_Exercise instructions_
Return each line exactly, beginning with the one that has "Right hand at" and finishing with the final line of the material. Drop any pictures.

----------------

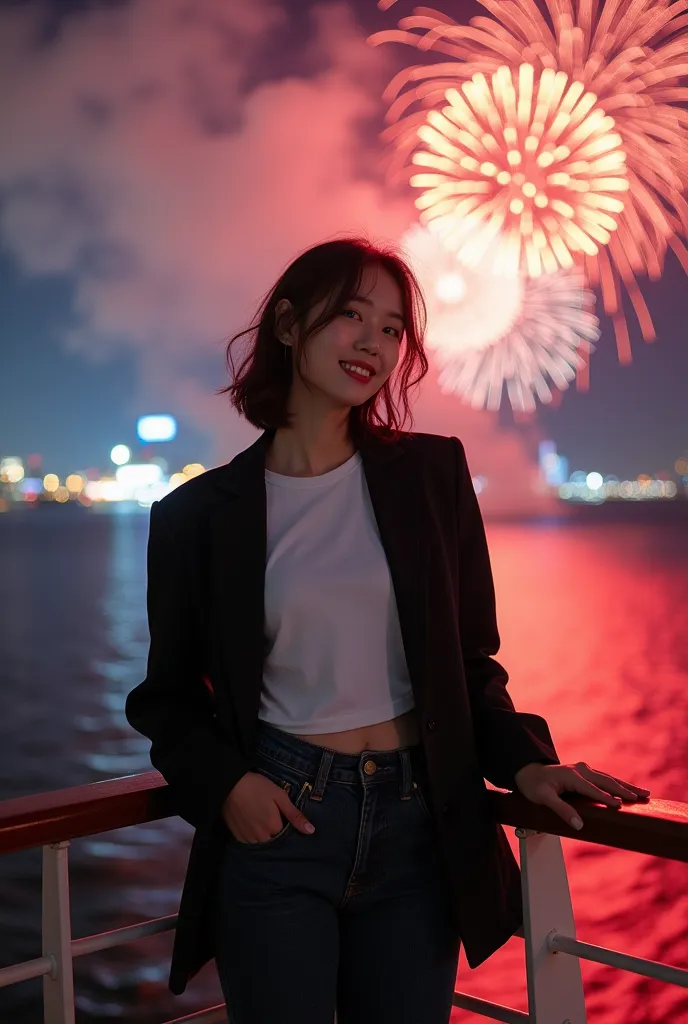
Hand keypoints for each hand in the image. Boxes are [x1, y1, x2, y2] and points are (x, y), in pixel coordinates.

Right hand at [221, 771, 314, 843]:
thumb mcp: (279, 796)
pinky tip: (250, 821)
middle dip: (274, 830)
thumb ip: (294, 815)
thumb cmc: (257, 787)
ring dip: (263, 834)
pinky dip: (252, 834)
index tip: (281, 814)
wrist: (229, 784)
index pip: (285, 833)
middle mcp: (261, 837)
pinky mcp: (236, 836)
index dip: (284, 824)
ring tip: (259, 817)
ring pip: (261, 841)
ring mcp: (247, 838)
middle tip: (269, 813)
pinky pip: (249, 841)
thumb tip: (311, 831)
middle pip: (273, 839)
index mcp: (274, 827)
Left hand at [513, 761, 650, 830]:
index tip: (619, 805)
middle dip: (624, 789)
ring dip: (626, 786)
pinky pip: (605, 778)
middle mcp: (580, 770)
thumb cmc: (534, 786)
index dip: (605, 797)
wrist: (529, 772)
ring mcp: (584, 769)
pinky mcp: (586, 772)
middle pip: (606, 780)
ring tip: (644, 793)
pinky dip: (619, 784)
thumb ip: (561, 810)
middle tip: (642, 797)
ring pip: (609, 778)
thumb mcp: (543, 799)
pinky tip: (629, 790)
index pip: (591, 789)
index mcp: (571, 776)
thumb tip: (578, 825)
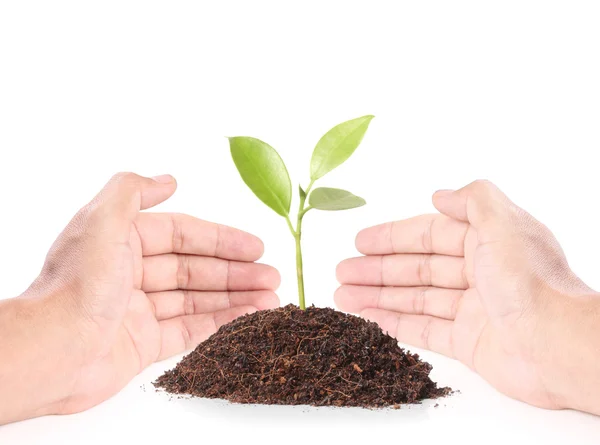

----------------

_Exercise answer_
Right hand at [221, 771, 314, 843]:
thumb mcp: (279, 796)
pinky tip: (250, 821)
middle dip: (274, 830)
thumb ip: (294, 815)
thumb cmc: (257, 787)
ring dip: (263, 834)
pinky dip: (252, 834)
index tip: (281, 814)
wrist: (229, 784)
index pip: (285, 833)
middle mcp: (261, 837)
pinky mcp: (236, 836)
index dip: (284, 824)
ring tip: (259, 817)
ring pip: (261, 841)
ring mcp: (247, 838)
middle tip: (269, 813)
pinky pip: (249, 841)
thumb tip: (311, 831)
middle pip: (273, 839)
index mcp: (274, 827)
Left hand at [513, 761, 650, 830]:
index tip: (619, 805)
middle dip: (624, 789)
ring dip: (626, 786)
pinky pip: (605, 778)
middle mcp: (580, 770)
thumb cmc: (534, 786)
index dip: (605, 797)
wrist: (529, 772)
ring mcp: (584, 769)
pinky mcp: (586, 772)
middle pip: (606, 780)
ring tip: (644, 793)
pinky dip: (619, 784)
thumb ip: (561, 810)
middle tip: (642, 797)
ring pip: (609, 778)
thumb mcp: (543, 799)
pinky tip: (629, 790)
index pip: (591, 789)
index mcp: (571, 776)
thumb tip: (578, 825)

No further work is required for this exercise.